- **What you will do**: Switch "туристите" to "посетителите" in the text of every item below, keeping everything else unchanged, and give the result without the pictures.

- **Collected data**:

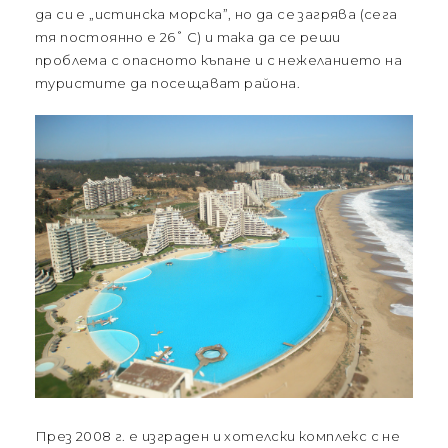
да си е „истинска морска”, но да се загрява (сега
тя постоянно е 26˚ С) и така да се реши
проблема с опасното къпане и с нежеланието на
туристите да посещават района.
През 2008 г. е изграден и хотелски комплекс с не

- **Exercise answer**:
да си е „истинска морска”, но да се загрява (сега
тя постоянно е 26˚ С) и така да се реши
проблема с опасното къпане и с нежеланието на
посетителите да посещават района.
През 2008 г. е изграден и хотелски комплекс с не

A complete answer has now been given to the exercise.